Prospero | Story of a synthesiser

Haruomi Hosono, Japan’s pop pioneer

Though little known in the West, his influence is widely felt

By B.F.

OUTSIDE Japan, Haruomi Hosono is not a household name. Last month’s release of “Vu Ja De”, his 21st solo album, was not met with much fanfare. But for those who know the 70-year-old’s work, his impact can be felt in everything from pop, electronic music and hip-hop to film soundtracks and department store muzak. At this late stage of his career, he is returning to his early influences.

Japanese pop music may conjure up images of squeaky clean, auto-tuned groups embodying the kawaii ideal–cute, youthful and incongruously sexy. J-pop’s fusion of Western styles with Japanese tastes can trace its roots back to Mr Hosono’s band Happy End, which broke away from the Beatles clones popular in 1960s Japan by being the first rock band to sing in their native Japanese. As a teenager growing up in Tokyo, Mr Hosono felt isolated from traditional Japanese culture, listening instead to the American military radio stations serving US forces.
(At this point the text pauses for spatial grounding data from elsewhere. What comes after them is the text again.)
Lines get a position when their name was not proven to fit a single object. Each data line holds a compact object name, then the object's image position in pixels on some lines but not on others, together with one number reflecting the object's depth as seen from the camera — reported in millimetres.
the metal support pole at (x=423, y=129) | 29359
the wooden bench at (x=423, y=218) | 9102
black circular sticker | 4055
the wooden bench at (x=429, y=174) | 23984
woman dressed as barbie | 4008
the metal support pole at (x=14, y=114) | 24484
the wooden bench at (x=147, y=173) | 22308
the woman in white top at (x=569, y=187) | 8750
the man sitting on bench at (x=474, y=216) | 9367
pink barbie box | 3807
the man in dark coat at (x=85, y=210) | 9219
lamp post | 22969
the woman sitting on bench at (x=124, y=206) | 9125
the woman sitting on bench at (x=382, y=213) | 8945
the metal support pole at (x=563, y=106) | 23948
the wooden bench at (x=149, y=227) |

Happy End bears little resemblance to the synthesised, bubble-gum pop coming out of Japan today, but the band’s sound—recently described by MTV as “rock with psych smudges around the edges”—paired the cachet of post-war American cool with home-grown influences such as minimal, folky guitar riffs.

In 1978 Mr Hosono made another leap forward when he formed Yellow Magic Orchestra, a synth-pop trio. He was captivated by electronic music originating from Europe, where Kraftwerk were proving that digital sounds could be emotive rather than anodyne. Yellow Magic Orchestra’s eponymous first release sent up the West’s trite imitations of oriental music, replacing lilting percussion with synthesised electronic beats. One track, “Firecracker”, was not only a huge hit in Japan but charted in America and Britain too. It went on to be sampled on hip-hop tracks throughout the 1980s and 90s, and even served as an unlikely underpinning for Jennifer Lopez’s song “I’m Real” more than two decades later.

By the mid-1980s, the rise of companies like Nintendo had put Japan at the apex of a meeting between technology and culture. The hypnotic tones of video games such as Namco’s “Xevious” and Nintendo’s “Super Mario Brothers” provided more creative fodder for Mr Hosono. He was one of the first musicians to ape their sounds with sequencers and synthesisers; the beeps and blips on the album’s opener, prosaically titled “Computer Game”, recalls playing “Space Invaders” on a hulking arcade machine.

Yellow Magic Orchestra separated in 1985, but Mr Hosono has remained a performer and a prolific producer, championing experimental artists. He has composed film soundtracks and even a series of minimalist, Brian Eno-esque ambient tracks to be played in the fashionable Muji homeware chain. In recent years, he has cast his eye back to a pre-digital age. Boogie-woogie, the fast-paced precursor to swing that was popularised in the 1920s, is the latest focus of a rediscovery of jazz and pop that characterises his recent releases. He injects a buoyant energy to previously-plodding blues riffs, and his new album has the playful feeling of a live recording.

“Vu Ja De” is split into two parts, the first made up of boogie-woogie covers of English rock’n’roll classics like Little Richard’s “Tutti Frutti”, and the rockabilly “Susie Q”. Mr Hosono has admitted that singing didn’t always come naturally to him. Despite this, his low, crooning tones are warm and unmistakable (even if the lyrics are not always entirely intelligible). The second part of the album is an odd mix of Mr Hosono’s compositions, most of which have been heard before in one form or another—one breezy samba-style track started life as an advertising jingle.

The album’s title refers to an inverted sense of déjà vu: experiencing something familiar as if for the first time. This may seem an unusual reference for an artist who is revered in Japan as a musical innovator and the father of J-pop, but it is fitting. Mr Hosono has spent a career turning familiar sounds into something new and uncanny, be it video-game code or post-war pop. He may be looking back, but Haruomi Hosono is still creating something new out of old sounds.